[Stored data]
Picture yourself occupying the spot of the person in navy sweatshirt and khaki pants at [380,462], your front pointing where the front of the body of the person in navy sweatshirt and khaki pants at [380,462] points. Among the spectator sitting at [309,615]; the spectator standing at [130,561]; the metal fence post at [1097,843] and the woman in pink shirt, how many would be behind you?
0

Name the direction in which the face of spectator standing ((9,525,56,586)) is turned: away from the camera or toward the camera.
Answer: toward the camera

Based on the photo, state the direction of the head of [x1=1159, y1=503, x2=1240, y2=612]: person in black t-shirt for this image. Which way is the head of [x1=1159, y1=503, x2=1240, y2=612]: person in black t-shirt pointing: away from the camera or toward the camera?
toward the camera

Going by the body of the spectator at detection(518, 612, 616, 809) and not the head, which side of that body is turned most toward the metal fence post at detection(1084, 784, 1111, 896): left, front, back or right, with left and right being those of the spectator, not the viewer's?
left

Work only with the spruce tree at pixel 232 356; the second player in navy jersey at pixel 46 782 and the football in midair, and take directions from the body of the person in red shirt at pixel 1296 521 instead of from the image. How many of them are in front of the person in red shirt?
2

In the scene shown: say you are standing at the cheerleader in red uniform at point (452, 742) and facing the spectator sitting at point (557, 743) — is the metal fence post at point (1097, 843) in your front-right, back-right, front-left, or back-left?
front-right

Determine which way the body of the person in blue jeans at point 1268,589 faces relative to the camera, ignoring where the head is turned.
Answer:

• EXERCISE:
An exact copy of the lines from the one with "Name the direction" through the final line of the entries is the whole answer.

• ANSWER FOR THIS EXERCISE:
Name the direction in which the face of spectator standing ((9,525,56,586)) is turned: away from the camera or toward the camera.
Answer: toward the camera

Based on the photo, state the direction of the head of [x1=1159, y1=503, x2=1240, y2=612]: person in black t-shirt for this image. Which way is the head of [x1=1159, y1=503, x2=1240, y2=612]: person in black t-shirt pointing: away from the camera or toward the camera?
toward the camera

Going by the body of the spectator at detection(518, 612, 616, 809) and not the head, which side of that body is turned most toward the metal fence post at detection(1084, 784, 1111, 896): left, front, back or right, with left and right being those of the spectator, not the viewer's?
left

Work only with the spruce tree at pixel 232 356; the second player in navy jersey at pixel 46 782 and the football in midair, and take directions from the body of the person in red shirt at pixel 1296 521 instead of from the image. How many of them are in front of the person in red shirt?
2

In the scene shown: say you are standing at the cheerleader in red uniform at point (452, 742) and facing the spectator sitting at point (557, 743) — is the metal fence post at point (1097, 843) in your front-right, back-right, front-left, or back-left?
front-right

Determine which way the body of the person in blue jeans at point 1268,589 faces relative to the camera, ignoring where the head is turned.
Answer:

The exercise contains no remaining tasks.